— WORK INSTRUCTIONS —
Return the text of each entry below word for word, and leave the pictures out of your answer.

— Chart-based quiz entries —
○ ○ ○

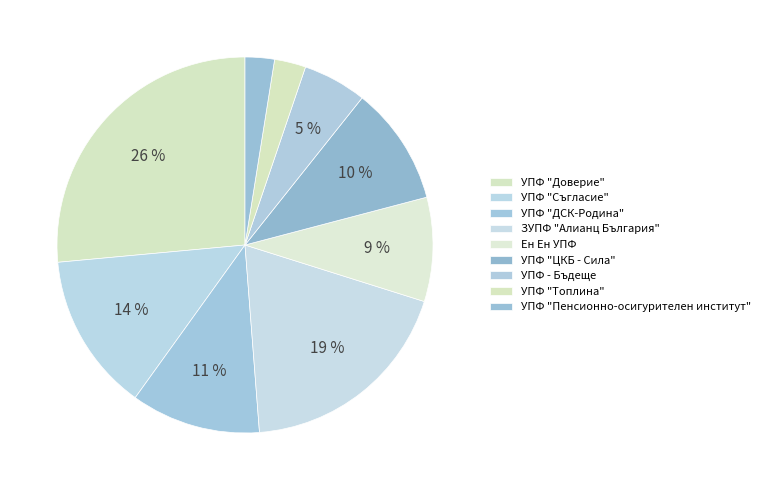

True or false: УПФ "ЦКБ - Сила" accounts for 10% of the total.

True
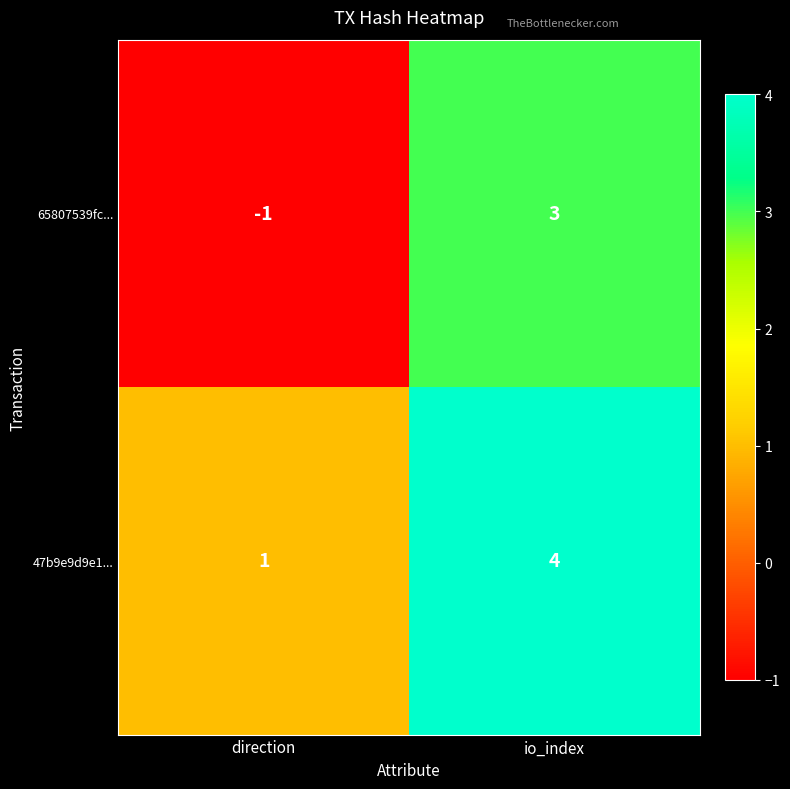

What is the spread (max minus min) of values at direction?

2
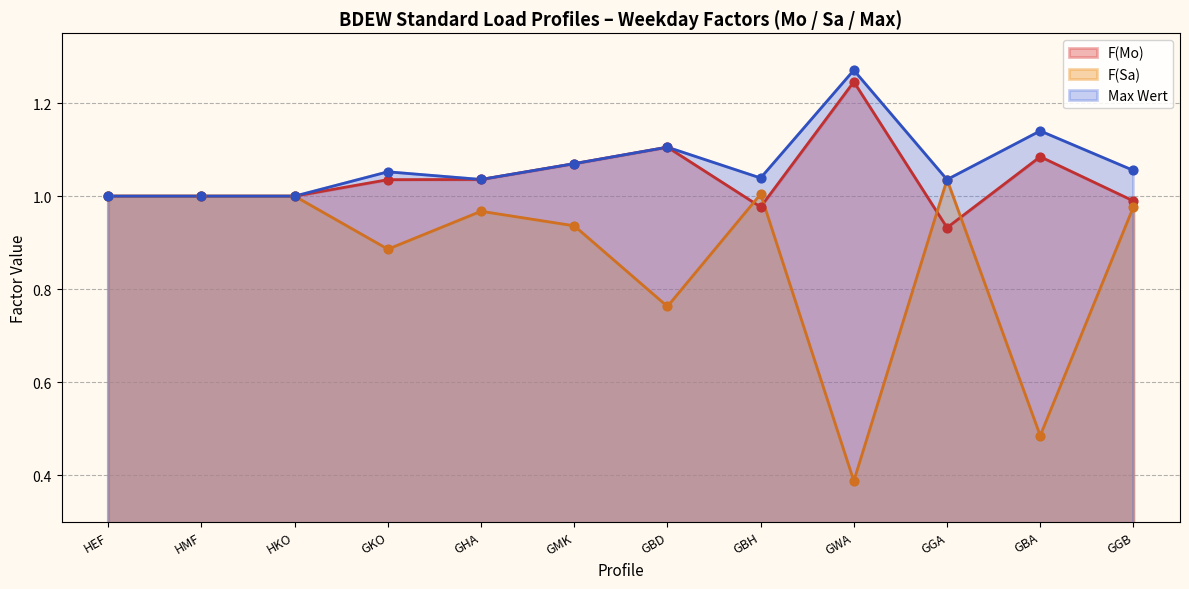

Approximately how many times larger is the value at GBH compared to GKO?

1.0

○ ○ ○

— EXERCISE SOLUTION —
True or false: УПФ "ЦКБ - Сила" accounts for 10% of the total.

True

What is the spread (max minus min) of values at direction?

2

Approximately how many times larger is the value at GBH compared to GKO?

1.0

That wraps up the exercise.